Day One: Introductions

SDS 237: Data Ethnography

Lindsay Poirier
Statistical & Data Sciences, Smith College

Fall 2023

Develop a metric that gives me some insight into your summer.

What is ethnography?

  • study of human culture and social relations
  • involves interactions and observations, recording, and analysis
  • data collection methods are predominantly qualitative
  • analysis is predominantly inductive and interpretive

What is data?

What fields of research inform data ethnography?

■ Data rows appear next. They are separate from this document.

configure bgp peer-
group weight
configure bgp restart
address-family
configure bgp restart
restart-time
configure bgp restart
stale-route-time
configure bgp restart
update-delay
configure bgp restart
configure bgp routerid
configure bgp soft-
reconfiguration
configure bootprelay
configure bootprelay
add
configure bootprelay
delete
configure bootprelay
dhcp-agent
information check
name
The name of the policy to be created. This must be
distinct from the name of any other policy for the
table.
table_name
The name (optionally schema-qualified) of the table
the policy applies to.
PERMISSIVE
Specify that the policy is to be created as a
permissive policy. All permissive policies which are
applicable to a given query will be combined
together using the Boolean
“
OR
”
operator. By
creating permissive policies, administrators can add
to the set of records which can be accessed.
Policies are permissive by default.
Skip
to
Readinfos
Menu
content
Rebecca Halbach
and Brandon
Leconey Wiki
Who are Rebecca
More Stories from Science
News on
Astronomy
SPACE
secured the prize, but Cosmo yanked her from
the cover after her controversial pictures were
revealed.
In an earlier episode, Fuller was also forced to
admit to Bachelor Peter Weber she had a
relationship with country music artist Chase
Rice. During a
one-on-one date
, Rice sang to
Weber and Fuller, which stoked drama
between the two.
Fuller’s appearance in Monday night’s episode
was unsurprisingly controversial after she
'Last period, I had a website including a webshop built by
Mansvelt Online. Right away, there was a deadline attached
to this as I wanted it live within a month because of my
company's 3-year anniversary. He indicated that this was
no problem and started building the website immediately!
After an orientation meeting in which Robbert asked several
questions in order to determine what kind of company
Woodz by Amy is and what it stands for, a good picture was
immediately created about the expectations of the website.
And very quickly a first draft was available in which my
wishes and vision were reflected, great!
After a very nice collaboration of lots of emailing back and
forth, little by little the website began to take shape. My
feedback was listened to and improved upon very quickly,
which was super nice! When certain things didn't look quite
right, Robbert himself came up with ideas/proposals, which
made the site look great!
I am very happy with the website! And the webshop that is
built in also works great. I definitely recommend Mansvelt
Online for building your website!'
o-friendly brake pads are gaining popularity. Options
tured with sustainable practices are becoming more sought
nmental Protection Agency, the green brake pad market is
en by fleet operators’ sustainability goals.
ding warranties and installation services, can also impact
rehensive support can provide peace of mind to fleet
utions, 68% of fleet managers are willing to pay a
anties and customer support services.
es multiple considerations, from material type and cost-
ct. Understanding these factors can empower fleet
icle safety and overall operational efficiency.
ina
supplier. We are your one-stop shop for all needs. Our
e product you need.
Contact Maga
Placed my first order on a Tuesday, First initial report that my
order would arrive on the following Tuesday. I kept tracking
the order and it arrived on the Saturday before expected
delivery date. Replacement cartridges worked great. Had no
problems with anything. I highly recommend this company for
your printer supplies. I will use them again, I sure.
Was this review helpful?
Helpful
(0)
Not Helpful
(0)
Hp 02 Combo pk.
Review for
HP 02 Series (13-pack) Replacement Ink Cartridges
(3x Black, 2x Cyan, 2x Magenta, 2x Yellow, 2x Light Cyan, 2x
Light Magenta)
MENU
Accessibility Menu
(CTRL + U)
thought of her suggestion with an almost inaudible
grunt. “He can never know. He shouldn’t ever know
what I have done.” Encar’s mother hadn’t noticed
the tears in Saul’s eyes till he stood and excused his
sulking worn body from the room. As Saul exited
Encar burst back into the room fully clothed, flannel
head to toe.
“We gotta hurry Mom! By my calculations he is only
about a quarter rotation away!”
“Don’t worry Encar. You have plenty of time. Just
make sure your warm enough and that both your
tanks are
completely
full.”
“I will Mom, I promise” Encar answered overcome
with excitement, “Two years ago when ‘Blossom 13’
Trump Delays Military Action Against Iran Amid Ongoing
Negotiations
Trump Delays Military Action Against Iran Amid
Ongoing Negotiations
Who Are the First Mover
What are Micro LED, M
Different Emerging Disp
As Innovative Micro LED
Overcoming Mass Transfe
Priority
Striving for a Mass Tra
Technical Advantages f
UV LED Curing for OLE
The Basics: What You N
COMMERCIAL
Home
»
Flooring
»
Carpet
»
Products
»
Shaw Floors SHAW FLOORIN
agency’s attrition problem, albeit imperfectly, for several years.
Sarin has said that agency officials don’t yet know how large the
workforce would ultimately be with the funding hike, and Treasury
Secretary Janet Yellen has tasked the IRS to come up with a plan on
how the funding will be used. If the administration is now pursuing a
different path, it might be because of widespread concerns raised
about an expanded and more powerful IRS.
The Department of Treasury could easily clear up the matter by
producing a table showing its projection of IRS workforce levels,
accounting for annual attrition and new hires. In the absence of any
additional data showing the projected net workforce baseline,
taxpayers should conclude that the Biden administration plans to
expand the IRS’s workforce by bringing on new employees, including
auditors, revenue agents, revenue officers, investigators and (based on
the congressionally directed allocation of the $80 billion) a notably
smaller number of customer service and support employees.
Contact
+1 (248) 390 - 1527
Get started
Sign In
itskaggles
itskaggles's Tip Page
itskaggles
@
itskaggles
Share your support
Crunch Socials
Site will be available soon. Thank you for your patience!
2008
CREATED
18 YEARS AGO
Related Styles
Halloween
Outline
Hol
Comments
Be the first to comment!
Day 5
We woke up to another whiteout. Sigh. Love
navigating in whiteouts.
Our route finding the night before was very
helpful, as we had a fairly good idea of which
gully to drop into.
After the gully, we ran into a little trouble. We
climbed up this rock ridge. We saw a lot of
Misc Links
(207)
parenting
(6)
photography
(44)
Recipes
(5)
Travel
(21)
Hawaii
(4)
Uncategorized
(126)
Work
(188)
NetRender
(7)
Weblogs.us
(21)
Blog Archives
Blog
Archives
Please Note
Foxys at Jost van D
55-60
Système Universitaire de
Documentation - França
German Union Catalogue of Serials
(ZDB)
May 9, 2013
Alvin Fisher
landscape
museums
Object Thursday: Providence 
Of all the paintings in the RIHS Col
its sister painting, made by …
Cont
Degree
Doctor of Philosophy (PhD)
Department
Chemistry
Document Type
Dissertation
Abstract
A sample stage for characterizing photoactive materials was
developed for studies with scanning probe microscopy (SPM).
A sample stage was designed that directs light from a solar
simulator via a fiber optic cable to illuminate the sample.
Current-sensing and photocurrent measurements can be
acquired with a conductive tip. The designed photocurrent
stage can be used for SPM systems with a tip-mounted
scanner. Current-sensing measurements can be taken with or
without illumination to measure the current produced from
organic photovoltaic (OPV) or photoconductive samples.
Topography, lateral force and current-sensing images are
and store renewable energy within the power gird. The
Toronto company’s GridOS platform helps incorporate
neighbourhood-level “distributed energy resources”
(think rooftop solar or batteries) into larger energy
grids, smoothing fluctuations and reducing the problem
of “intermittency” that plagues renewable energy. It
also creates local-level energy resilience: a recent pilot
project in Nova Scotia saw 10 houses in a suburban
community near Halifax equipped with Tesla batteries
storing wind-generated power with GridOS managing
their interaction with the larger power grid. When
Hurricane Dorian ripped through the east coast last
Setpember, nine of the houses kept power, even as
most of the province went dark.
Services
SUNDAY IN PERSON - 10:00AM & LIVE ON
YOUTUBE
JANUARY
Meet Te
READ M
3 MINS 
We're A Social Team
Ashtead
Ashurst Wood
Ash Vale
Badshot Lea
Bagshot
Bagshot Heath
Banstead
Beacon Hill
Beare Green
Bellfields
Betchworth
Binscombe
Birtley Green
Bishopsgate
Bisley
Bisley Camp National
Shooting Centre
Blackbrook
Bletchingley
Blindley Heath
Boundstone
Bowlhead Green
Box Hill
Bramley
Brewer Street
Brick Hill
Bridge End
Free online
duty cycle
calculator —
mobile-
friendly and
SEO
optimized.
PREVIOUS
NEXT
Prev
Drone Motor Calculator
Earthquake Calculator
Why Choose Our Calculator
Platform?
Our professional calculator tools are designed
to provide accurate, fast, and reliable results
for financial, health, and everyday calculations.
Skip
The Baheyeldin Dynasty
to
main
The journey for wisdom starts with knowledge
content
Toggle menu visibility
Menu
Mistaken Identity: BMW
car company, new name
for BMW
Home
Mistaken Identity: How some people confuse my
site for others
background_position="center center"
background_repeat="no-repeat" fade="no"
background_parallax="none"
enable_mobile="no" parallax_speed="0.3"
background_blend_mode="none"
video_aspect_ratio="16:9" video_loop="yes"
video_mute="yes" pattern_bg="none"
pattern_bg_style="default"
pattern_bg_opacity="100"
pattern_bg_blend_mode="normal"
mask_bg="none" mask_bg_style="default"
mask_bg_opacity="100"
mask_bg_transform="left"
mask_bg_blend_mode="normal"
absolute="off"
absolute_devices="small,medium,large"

  • Science and Technology Studies (STS)
    • an interdisciplinary field that examines how science, technology, politics, and culture all co-produce each other
    • STS disciplines include anthropology, sociology, literary studies, political science, economics, and more
    • What might be some examples?
  • Critical Data Studies
    • an interdisciplinary field examining the epistemological, political, social, and ethical aspects of data artifacts, practices, and infrastructures
    • What are some political dimensions of data? Examples?
    • What are some ethical dimensions of data? Examples?
    • Is there a difference?

Who is the professor? Why is an anthropologist teaching data science?

  • Please call me Lindsay (preferred), Professor Poirier, or Dr. Poirier
  • Previously Assistant Professor of Science and Technology Studies at UC Davis
  • Lab Manager at BetaNYC
  • M.S./Ph.D. in Science and Technology Studies from Rensselaer Polytechnic Institute
  • B.S. in Information Technology and Web Science from Rensselaer Polytechnic Institute
  • Dancing, crafting, cooking, re-watching the same TV series over and over again.
  • I have a very spunky dog Madison.

Exercise

  • Ethnographers often collect more data than they know what to do with
  • Write as much as possible about:
    • what people do/why they do it
    • beliefs/values/expertise
    • social structures
    • questions you are left with

Syllabus Review

  • Policies
  • Grading Contract
  • Course Website
  • Perusall
  • Slack

Reading Tuesday

  • In what social contexts and research cultures did the terms Big Data and AI emerge?
  • What are the consequences of perceiving the work and technologies in these domains as “magic”?
  • How does the actual work of AI and Big Data differ from public hype?
  • How do Elish and boyd recommend engaging ethnography in these fields?
  • What is methodological reflexivity, and how might it benefit research into Big Data and AI?